- [Stored data]
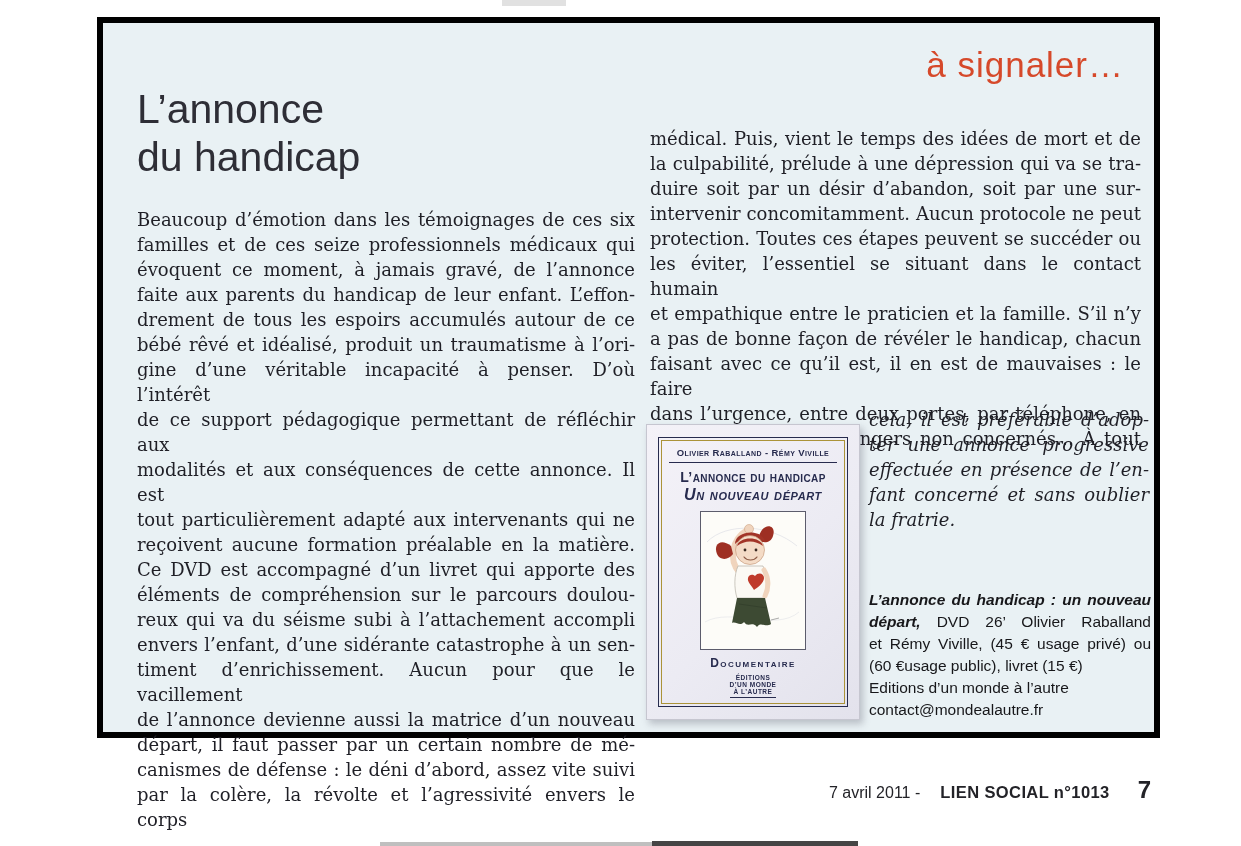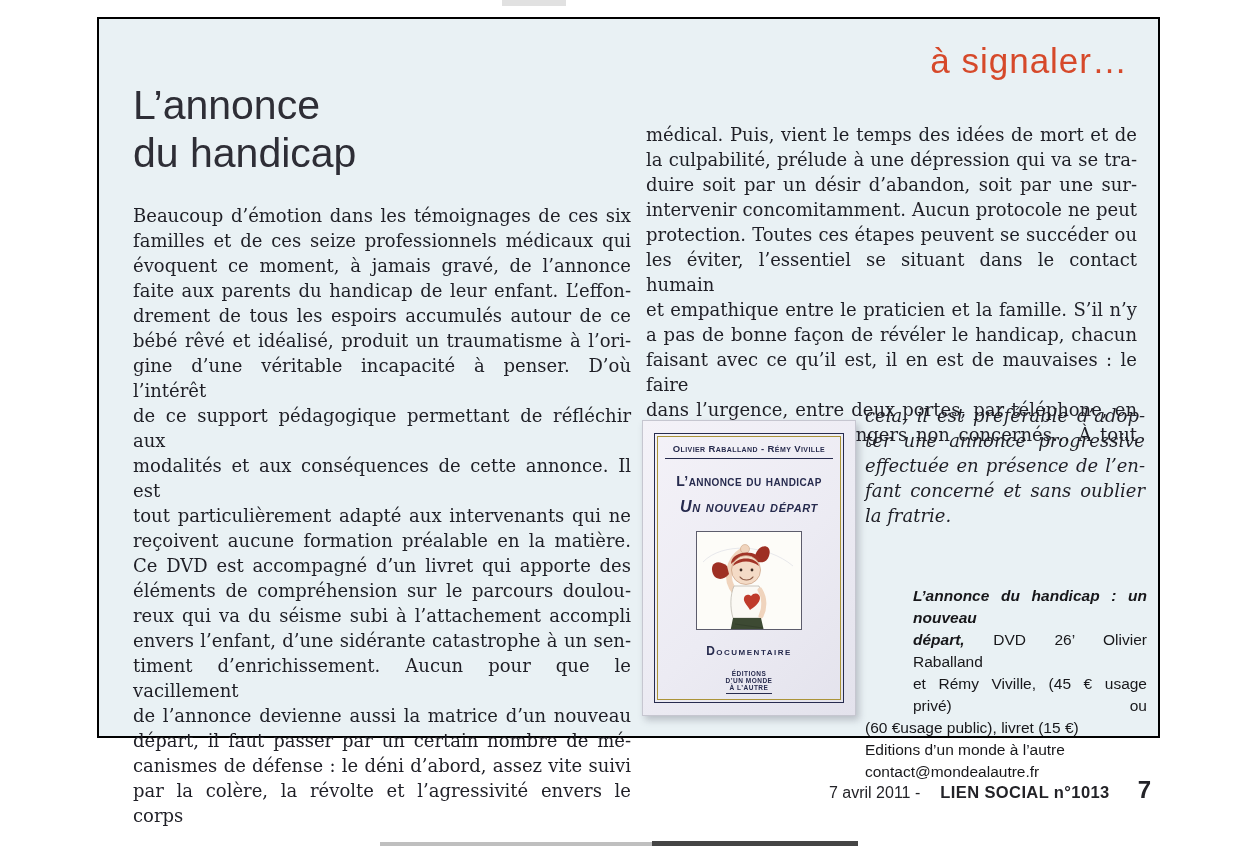--- a/index.html
+++ b/index.html
@@ -4,21 +4,21 @@
 <style>
   html,body{margin:0;padding:0;}
   body{
     width:1241px;height:846px;position:relative;overflow:hidden;
     background:#ffffff;
     font-family:"Liberation Sans", sans-serif;
   }
   
   .article-box{
     position:absolute;left:97px;top:17px;width:1063px;height:721px;
-    background:#e9f1f4;border:2px solid #000000;box-sizing:border-box;
+    background:#e9f1f4;border:6px solid #000000;box-sizing:border-box;
   }
   .section-label{
     position:absolute;top:22px;right:30px;
     font-size:35px;color:#d6492a;letter-spacing:1px;
   }
   .article-title{
     position:absolute;left:34px;top:62px;
     font-size:41px;line-height:48px;color:#2e2e36;letter-spacing:0px;
   }
   
@@ -39,21 +39,21 @@
     border:1px solid #c6c6d0;
     box-shadow:3px 4px 7px rgba(60,60,80,0.28);
   }
   .dvd-frame{
     position:absolute;left:11px;top:12px;right:11px;bottom:12px;
     border:1.5px solid #272b4e;
   }
   .dvd-frame-inner{
     position:absolute;inset:2px;border:1px solid #ab9338;
     display:flex;flex-direction:column;align-items:center;
-    padding:6px 4px 5px 4px;box-sizing:border-box;gap:8px;
+    padding:6px 4px 5px 4px;box-sizing:border-box;
   }
   .dvd-authors{
     font-size:9.5px;font-weight:bold;font-variant:small-caps;
     color:#272b4e;letter-spacing:0.4px;white-space:nowrap;
     border-bottom:1px solid #272b4e;padding-bottom:4px;width:96%;
     text-align:center;
   }
   .dvd-title{
     margin-top:6px;font-size:14px;font-weight:bold;font-variant:small-caps;
     color:#272b4e;letter-spacing:0.4px;white-space:nowrap;
@@ -74,21 +74,21 @@
     margin-top:4px;font-size:6.5px;font-weight:bold;color:#272b4e;
     text-transform:uppercase;text-align:center;line-height:7px;
     border-bottom:1px solid #272b4e;padding-bottom:2px;letter-spacing:0.5px;
   }
   
   .caption{
     position:absolute;left:766px;top:566px;width:282px;
     font-size:15.5px;line-height:22px;color:#17171a;
   }
   .cap-line{text-align:left;}
-  .cap-line.just{text-align:justify;text-align-last:justify;margin-left:48px;}
+  .cap-line.just{text-align:justify;text-align-last:justify;}
   .bi{font-weight:bold;font-style:italic;}
   
   .footer{
     position:absolute;top:776px;right:90px;
     color:#232328;display:flex;align-items:baseline;gap:20px;
   }
   .footer-date{font-size:16px;}
   .footer-journal{font-size:16.5px;font-weight:bold;letter-spacing:0.4px;}
   .footer-page{font-size:24px;font-weight:bold;margin-left:8px;}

- [Problem requirements] Render the data above verbatim and without pictures.

- [Output of the task]
--- a/index.html
+++ b/index.html
@@ -4,21 +4,21 @@
 <style>
   html,body{margin:0;padding:0;}
   body{
     width:1241px;height:846px;position:relative;overflow:hidden;
     background:#ffffff;
     font-family:"Liberation Sans", sans-serif;
   }
   
   .article-box{
     position:absolute;left:97px;top:17px;width:1063px;height:721px;
-    background:#e9f1f4;border:2px solid #000000;box-sizing:border-box;
+    background:#e9f1f4;border:6px solid #000000;box-sizing:border-box;
   }
   .section-label{
     position:absolute;top:22px;right:30px;
     font-size:35px;color:#d6492a;letter-spacing:1px;
   }
   .article-title{
     position:absolute;left:34px;top:62px;
     font-size:41px;line-height:48px;color:#2e2e36;letter-spacing:0px;
   }
   
@@ -39,21 +39,21 @@
     border:1px solid #c6c6d0;
     box-shadow:3px 4px 7px rgba(60,60,80,0.28);
   }
   .dvd-frame{
     position:absolute;left:11px;top:12px;right:11px;bottom:12px;
     border:1.5px solid #272b4e;
   }
   .dvd-frame-inner{
     position:absolute;inset:2px;border:1px solid #ab9338;
     display:flex;flex-direction:column;align-items:center;
-    padding:6px 4px 5px 4px;box-sizing:border-box;gap:8px;
+    padding:6px 4px 5px 4px;box-sizing:border-box;
   }
   .dvd-authors{
     font-size:9.5px;font-weight:bold;font-variant:small-caps;
     color:#272b4e;letter-spacing:0.4px;white-space:nowrap;
     border-bottom:1px solid #272b4e;padding-bottom:4px;width:96%;
     text-align:center;
   }
   .dvd-title{
     margin-top:6px;font-size:14px;font-weight:bold;font-variant:small-caps;
     color:#272b4e;letter-spacing:0.4px;white-space:nowrap;
@@ -74,21 +74,21 @@
     margin-top:4px;font-size:6.5px;font-weight:bold;color:#272b4e;
     text-transform:uppercase;text-align:center;line-height:7px;
     border-bottom:1px solid #272b4e;padding-bottom:2px;letter-spacing:0.5px;
   }
   
   .caption{
     position:absolute;left:766px;top:566px;width:282px;
     font-size:15.5px;line-height:22px;color:#17171a;
   }
   .cap-line{text-align:left;}
-  .cap-line.just{text-align:justify;text-align-last:justify;margin-left:48px;}
+  .cap-line.just{text-align:justify;text-align-last:justify;}
   .bi{font-weight:bold;font-style:italic;}
   
   .footer{
     position:absolute;top:776px;right:90px;
     color:#232328;display:flex;align-items:baseline;gap:20px;
   }
   .footer-date{font-size:16px;}
   .footer-journal{font-size:16.5px;font-weight:bold;letter-spacing:0.4px;}
   .footer-page{font-size:24px;font-weight:bold;margin-left:8px;}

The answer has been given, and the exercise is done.